QOF exercise targets are at risk of becoming another meaningless ‘tick-box’
It’s great that the QOF now covers physical activity, writes Dr Ricky Shamji, but concerns over the use of the GPPAQ tool to assess exercise habits must be addressed before next year
It’s been a long time coming but finally, physical activity has been introduced in the 2013/14 QOF indicators for hypertension. This has to be welcomed. Evidence shows that physical inactivity is the biggest public health threat of the 21st century.1
There is not one single solution for increasing activity – and our efforts are futile if we see no investment in school programmes, transport policies, urban regulations and infrastructure – but we should not underestimate our unique position and power to influence patients. The average patient sees us four times a year, and the average surgery will see nearly 80% of its patients at least once a year. We are therefore in the ideal position to help our patients when they reach their point of curiosity or willingness to change.

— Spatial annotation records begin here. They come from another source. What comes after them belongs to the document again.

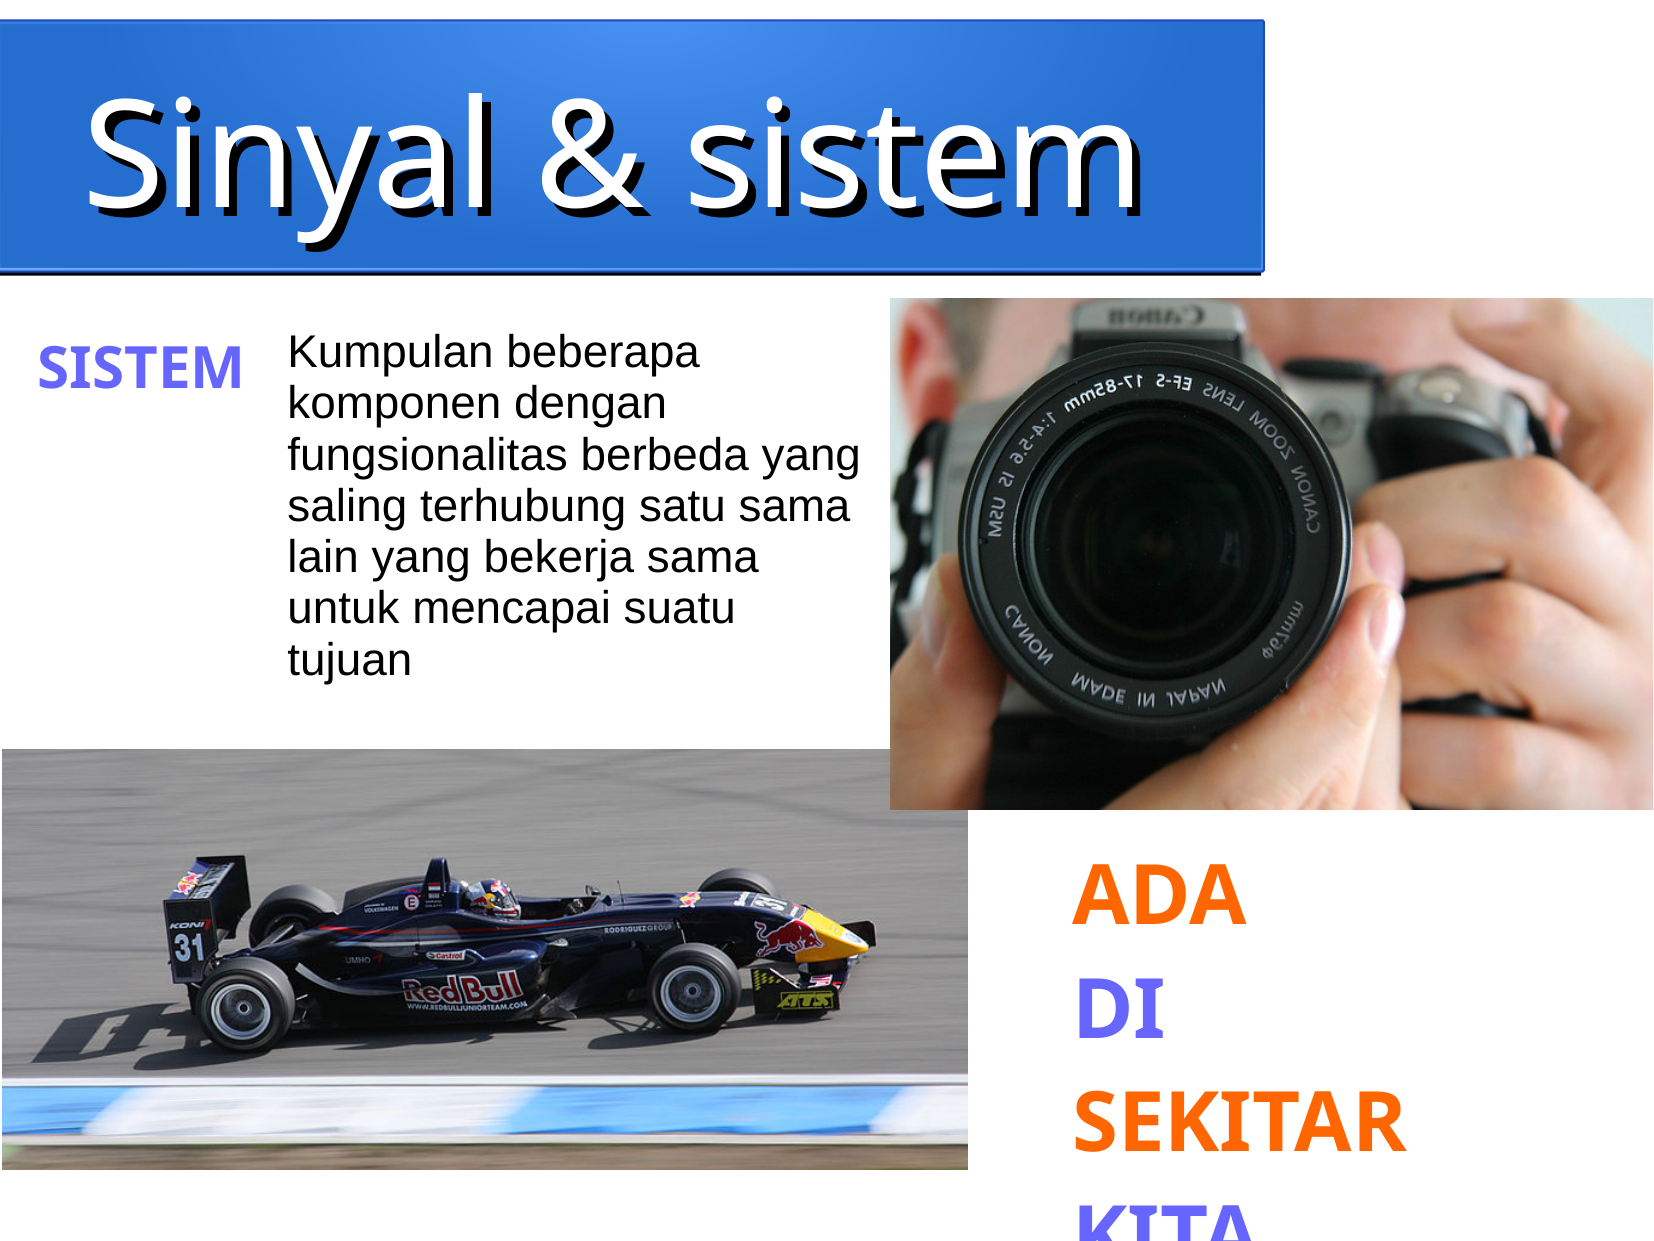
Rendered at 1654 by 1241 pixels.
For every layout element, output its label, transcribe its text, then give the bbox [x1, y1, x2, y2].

text_box ADA DI SEKITAR KITA [1057, 828, 1461, 1219]
text_box SISTEM [23, 318, 268, 400]
text_box Kumpulan beberapa komponen dengan fungsionalitas berbeda yang saling terhubung satu sama lain yang bekerja sama untuk mencapai suatu tujuan [272, 318, 877, 693]
picture [2, 298, 1654, 1171]
title Sinyal & sistem [82, 47, 1235, 252]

Many of us feel deflated by the seemingly unachievable QOF changes this year and, because of this, the new contract may have drawn GPs’ attention away from the physical activity agenda. In future, we are likely to see further physical activity indicators added for other diseases, but before NICE does this, we need feedback on the quality of the current indicators, and their practical application during consultations.

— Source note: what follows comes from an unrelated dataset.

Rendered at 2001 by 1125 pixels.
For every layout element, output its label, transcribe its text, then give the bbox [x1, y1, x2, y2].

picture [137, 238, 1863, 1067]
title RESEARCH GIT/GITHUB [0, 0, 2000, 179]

The tool used to record physical activity status in the QOF this year is the GPPAQ. It is a validated tool for identifying activity status but, like many tools that come from academia, translating it into practice usually has its hiccups. Although the GPPAQ the simplest validated tool out there, it has a few issues that we all need to be aware of if we are to fully understand and use it.
Some of your patients may have been calculated as being ‘less than active’ despite religiously doing, as guidance tells us, 150 minutes of moderate intensity activity, such as brisk walking, per week. This is because the level of activity ‘result’, despite featuring in the questionnaire, does not consider DIY, housework and walking.
The reason for this is due to over-reporting of these activities. Many GPs still don’t know about this basic problem.
Furthermore, you need to use a computer to generate a result from the GPPAQ and even though this means that we don’t lose time calculating things ourselves, the way a patient’s activity level is calculated is unclear for both the patient and doctor. As a doctor or a patient it’s important to understand the method used to reach a diagnosis or conclusion. Using this particular tool is confusing as it doesn’t acknowledge the simple recommendation that everyone should do 150 minutes of moderate intensity a week. Try it yourself now - if you input into the GPPAQ that you do 150 minutess of brisk walking a week, it says that you are not active.
No more ‘tickbox’ culture
I am not suggesting that the GPPAQ is wrong - it’s a validated tool - but if we are going to induce physical activity discussion with our patients smoothly then it is really important that both parties understand the mechanics of how physical activity is measured in the first place.
My overriding fear is that the GPPAQ will follow in the footsteps of the PHQ9 (or similar depression scores). Emphasis on completing the PHQ9 had begun to take over the process of exploring the biopsychological issues which by its own virtue is part of the management of depression. Patient information does not work - patients need engagement and well-targeted messages. Using tools like the GPPAQ and the PHQ9 distracts the clinician from fully exploring a patient’s beliefs before offering advice.
If the GPPAQ is here to stay then before it is introduced to other indicators, we need to make sure we provide feedback on whether this current format works for GPs in practice and so I urge NICE to listen to GP concerns before writing the GPPAQ into the QOF again next year.
Introducing indicators to measure physical activity was a good first step but, going forward, we must make sure that we give this major health threat the correct care and attention it deserves.